[Camera intrinsics data]

┌──

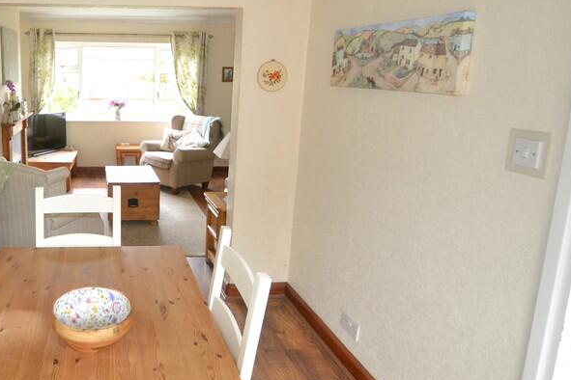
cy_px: 134
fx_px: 412
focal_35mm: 26
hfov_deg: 65.3
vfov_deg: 48.9
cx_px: 145
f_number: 3.5
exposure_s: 1/60
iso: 720
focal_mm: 10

└──

TASK TO COMPLETE:
Each line of the records above must be repeated exactly, but no picture belongs in the copy.

YOUR SOLUTION:
cy_px: 134
fx_px: 412
focal_35mm: 26
hfov_deg: 65.3
vfov_deg: 48.9
cx_px: 145
f_number: 3.5
exposure_s: 1/60
iso: 720
focal_mm: 10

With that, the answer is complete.